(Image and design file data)
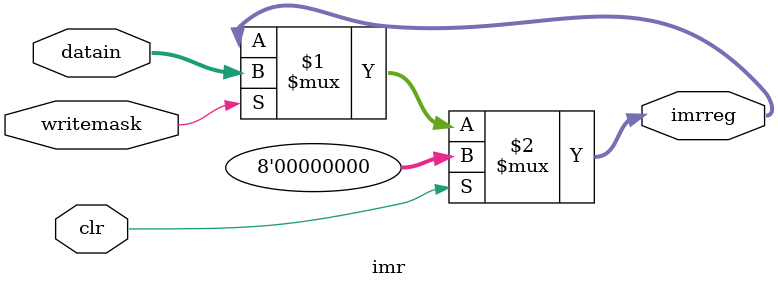
<source format=v>
module imr(clr,writemask,datain,imrreg);
input clr;
input writemask;
input [7:0]datain;
output [7:0]imrreg;

assign imrreg=clr?8'b0:(writemask?datain:imrreg);

endmodule

</source>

[REQUEST]
Please return every line of the records that contains the word "datain".

[RESPONSE TO THIS EXERCISE]
module imr(clr,writemask,datain,imrreg);
input [7:0]datain;
assign imrreg=clr?8'b0:(writemask?datain:imrreg);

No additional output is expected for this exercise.